== JOB ==
Which lines of the records below contain the string "Reading"? Extract each of those lines in full, treating uppercase and lowercase as different.

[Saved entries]
+-------+

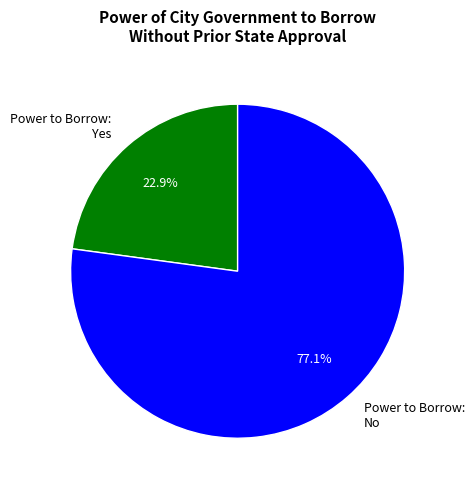

What is the total percentage of Power to Borrow: Yes and Power to Borrow: No?

100.0%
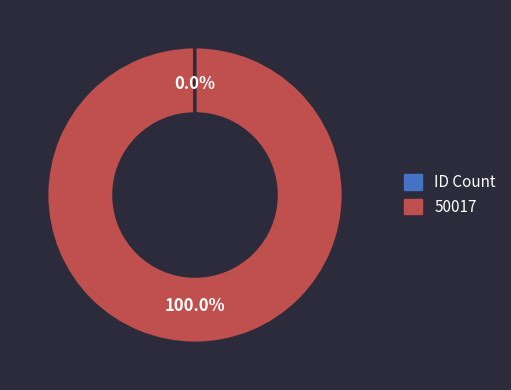

Does 50017 account for over 50% of the chart?

Yes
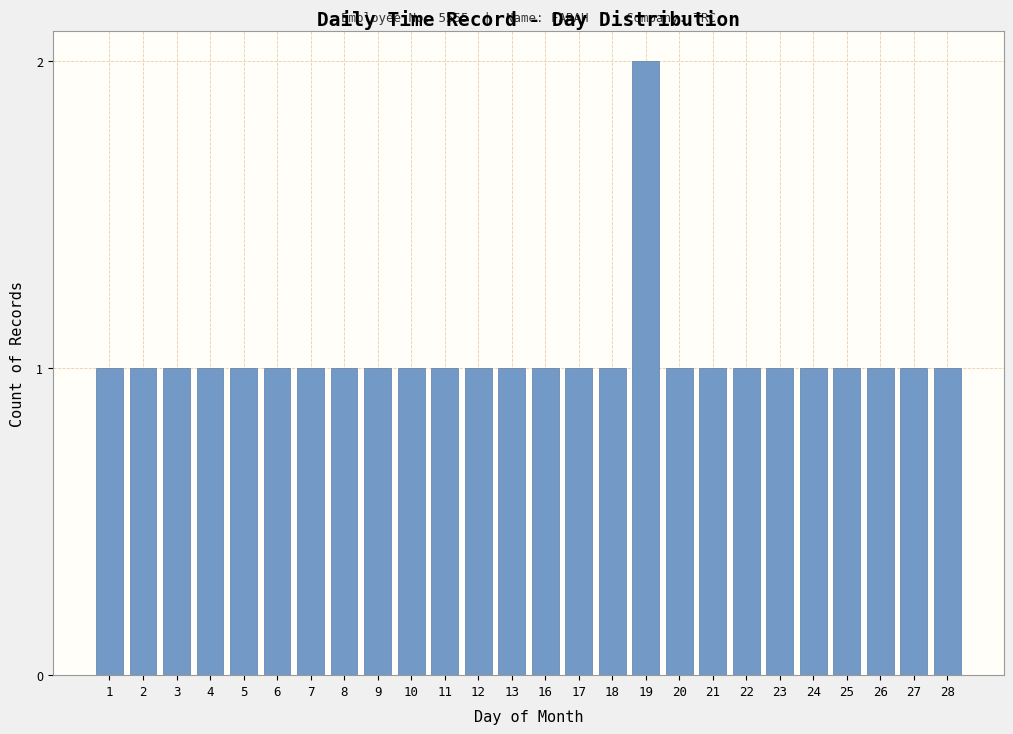

Reading right to left, extract all data points from this chart.

1	1	1	1	1	1	1	1	1	2	1	1	1	1	1	1	1	1	1	1	1	1	1	1	1	1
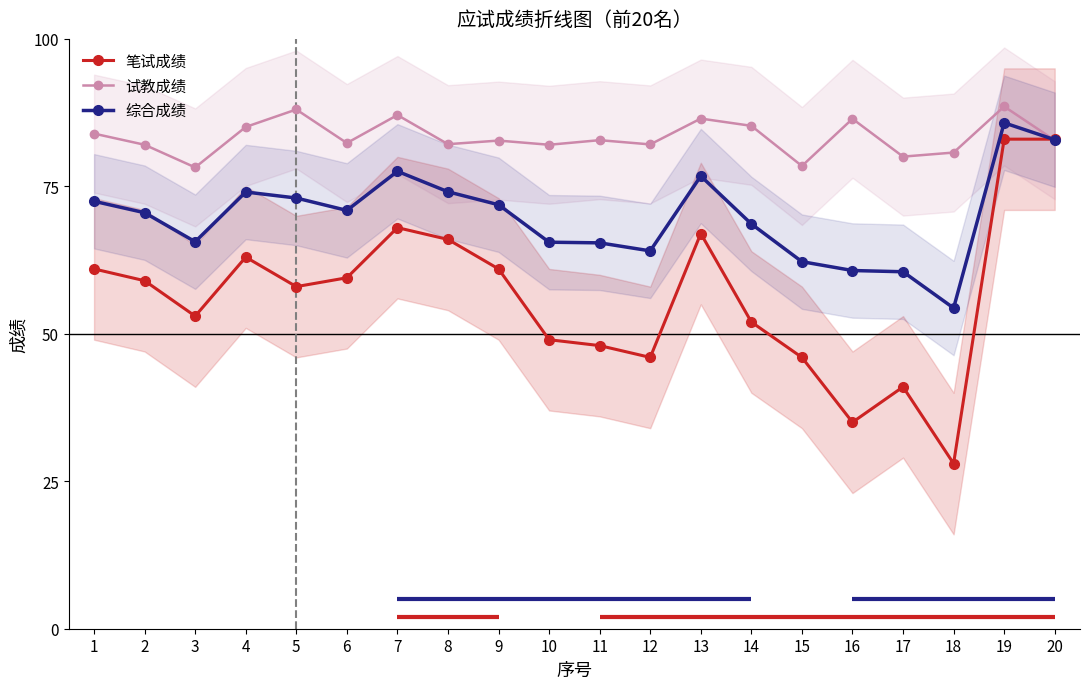

Reading left to right, extract all data points from this chart.

笔试成绩: 1=61.0	2=59.0	3=53.0	4=63.0	5=58.0	6=59.5	7=68.0	8=66.0	9=61.0	10=49.0	11=48.0	12=46.0	13=67.0	14=52.0	15=46.0	16=35.0	17=41.0	18=28.0	19=83.0	20=83.0
试教成绩: 1=83.9	2=82.0	3=78.2	4=85.1	5=88.0	6=82.3	7=87.1	8=82.2	9=82.8	10=82.0	11=82.8	12=82.1	13=86.5	14=85.3	15=78.5	16=86.5	17=80.0	18=80.7	19=88.5	20=82.8
综合成绩: 1=72.5	2=70.5	3=65.6	4=74.0	5=73.0	6=70.9	7=77.5	8=74.1	9=71.9	10=65.5	11=65.4	12=64.1	13=76.8	14=68.6	15=62.2	16=60.7	17=60.5	18=54.4	19=85.8	20=82.9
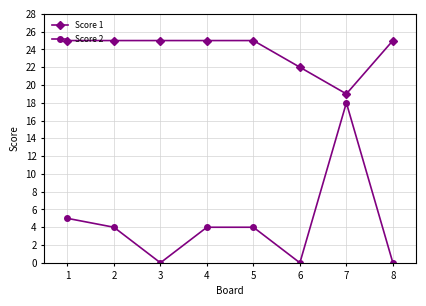

Reading left to right, transcribe all the data shown in this chart.

Score 1: 1=25	2=25	3=25	4=25	5=25	6=22	7=19	8=25
Score 2: 1=5	2=4	3=0	4=4	5=4	6=0	7=18	8=0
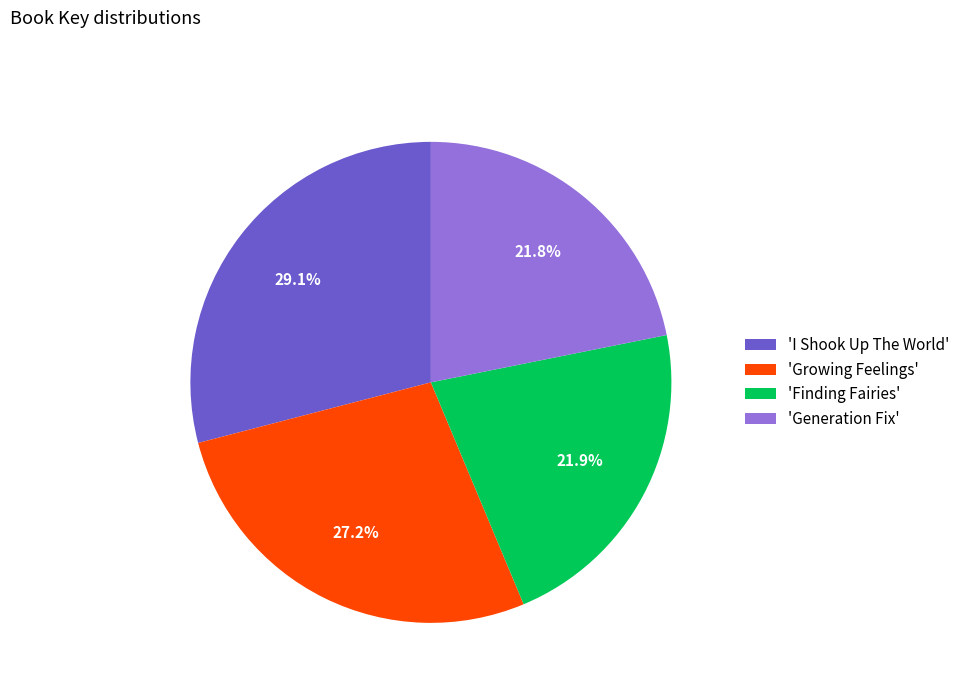

Is 'Finding Fairies' the majority of the pie?

No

+-------+

== OUTPUT ==
Reading right to left, extract all data points from this chart.
Reading left to right, extract all data points from this chart.
Reading left to right, transcribe all the data shown in this chart.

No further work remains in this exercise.